§ What you have to do
Please return all lines of the data below containing the string "down".

§ Exercise data

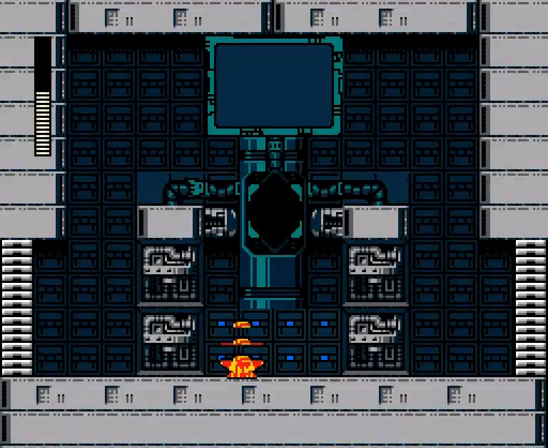
Gameplay with a controller (Nintendo layout); each line is a JSON object with the inputs held at the frame after it. "events" lists button and stick changes between this image and that frame as [ms after this image, input, new state], when the widget could be followed in between. Not read: B L3 R3 X.
{"buttons": ["DPAD_RIGHT"], "events": [[233, "L1", "down"], [333, "L1", "up"], [333, "SELECT", "up"]]}
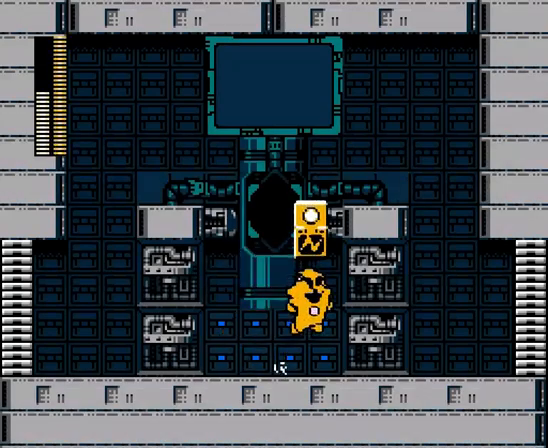
{"buttons": ["DPAD_RIGHT"], "events": [[133, "A", "down"], [467, "A", "up"]]}
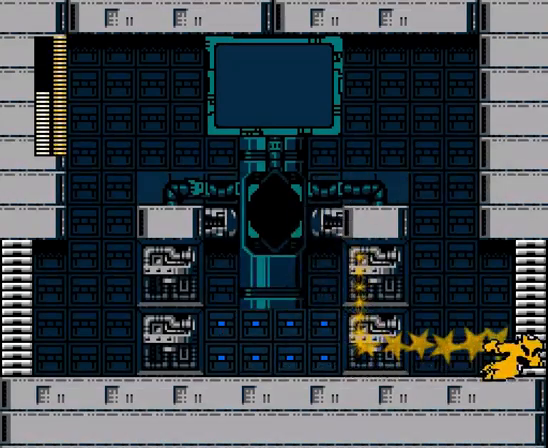
{"buttons": ["DPAD_RIGHT"], "events": []}
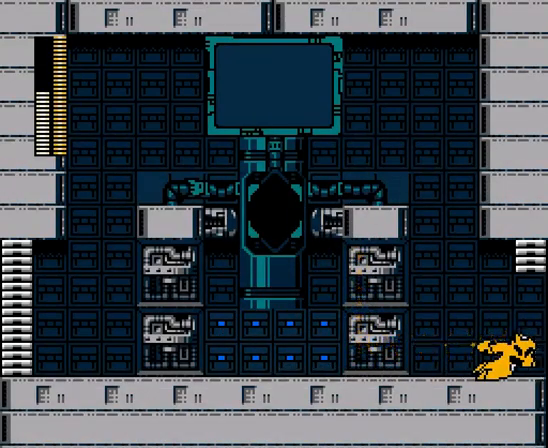
{"buttons": ["DPAD_RIGHT"], "events": []}
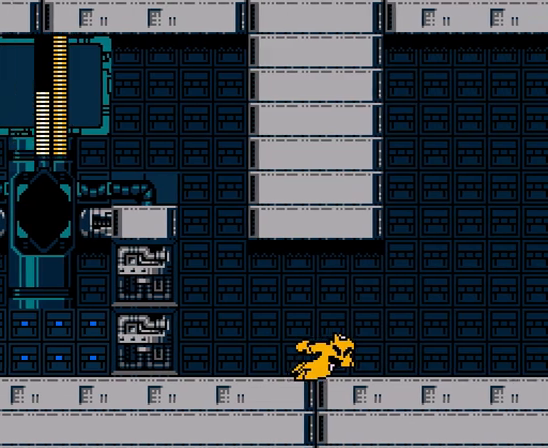
{"buttons": ["DPAD_RIGHT"], "events": []}
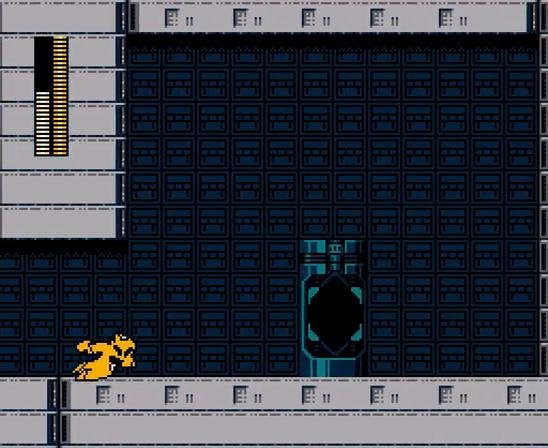
{"buttons": ["DPAD_RIGHT"], "events": []}
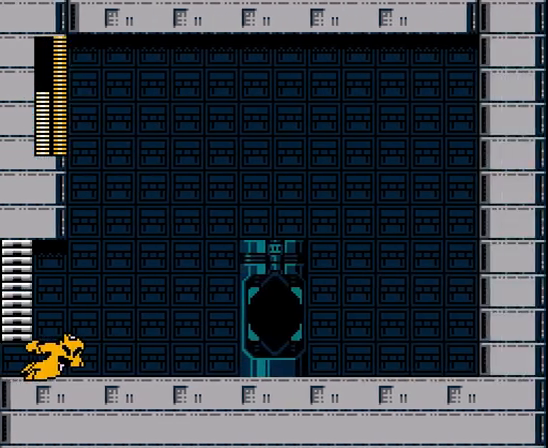
{"buttons": ["DPAD_RIGHT"], "events": []}
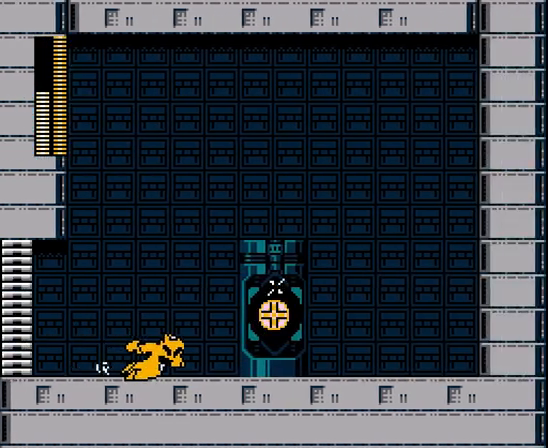
{"buttons": ["DPAD_RIGHT"], "events": []}
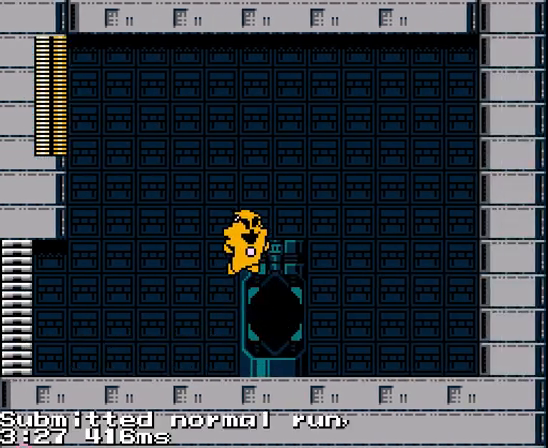
{"buttons": ["DPAD_RIGHT"], "events": []}
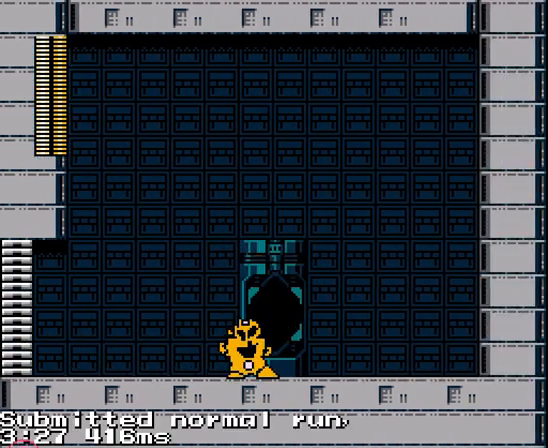
{"buttons": [], "events": [[233, "DPAD_RIGHT", "up"]]}
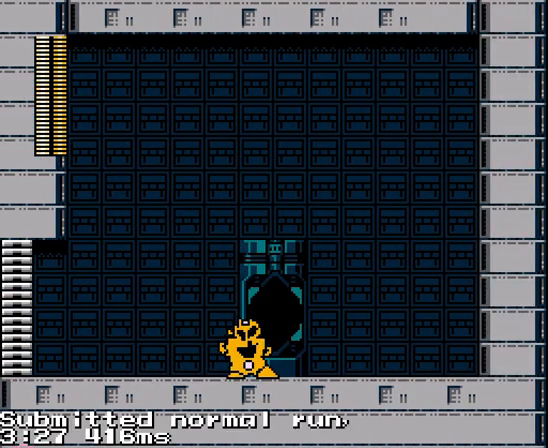
{"buttons": [], "events": []}
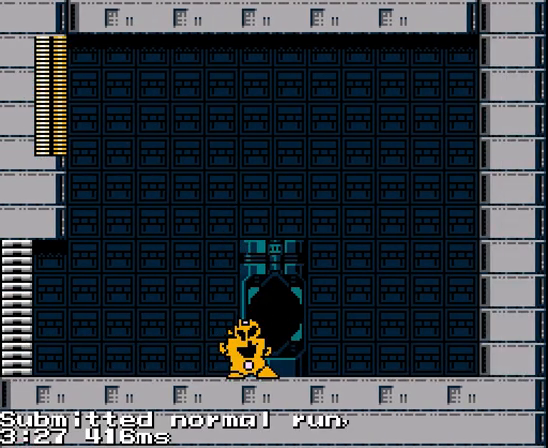
{"buttons": [], "events": []}
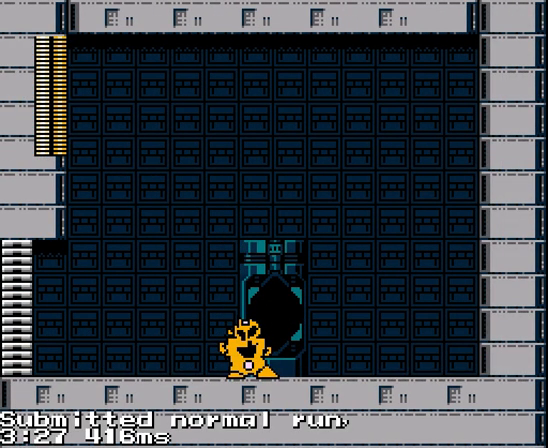
{"buttons": [], "events": []}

§ Solution to the exercise
{"buttons": ["DPAD_RIGHT"], "events": [[233, "L1", "down"], [333, "L1", "up"], [333, "SELECT", "up"]]}
{"buttons": ["DPAD_RIGHT"], "events": [[133, "A", "down"], [467, "A", "up"]]}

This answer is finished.